__LISTED ENTRIES__:
______

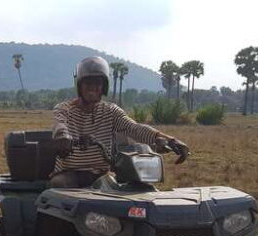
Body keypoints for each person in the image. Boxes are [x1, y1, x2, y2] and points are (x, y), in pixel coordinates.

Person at [50, 56, 190, 188]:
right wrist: (63, 137)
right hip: (70, 173)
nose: (93, 87)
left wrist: (170, 140)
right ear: (79, 85)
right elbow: (60, 126)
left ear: (104, 86)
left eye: (98, 82)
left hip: (102, 175)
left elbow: (133, 128)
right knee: (59, 185)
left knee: (131, 191)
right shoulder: (64, 109)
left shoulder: (110, 111)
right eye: (88, 82)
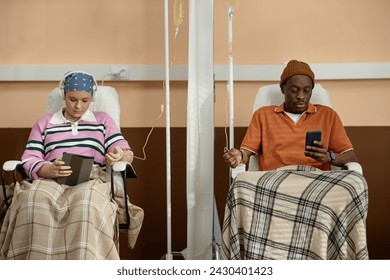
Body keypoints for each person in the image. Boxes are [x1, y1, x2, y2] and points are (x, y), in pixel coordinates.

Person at [0, 71, 143, 259]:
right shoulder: (45, 123)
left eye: (85, 100)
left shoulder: (103, 120)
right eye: (72, 99)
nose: (78, 106)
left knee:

______

__TASK INSTRUCTIONS__: Count the lines in the entries above that include the string "shoulder", then give only that figure.

__RESULT FOR THIS TASK__: 4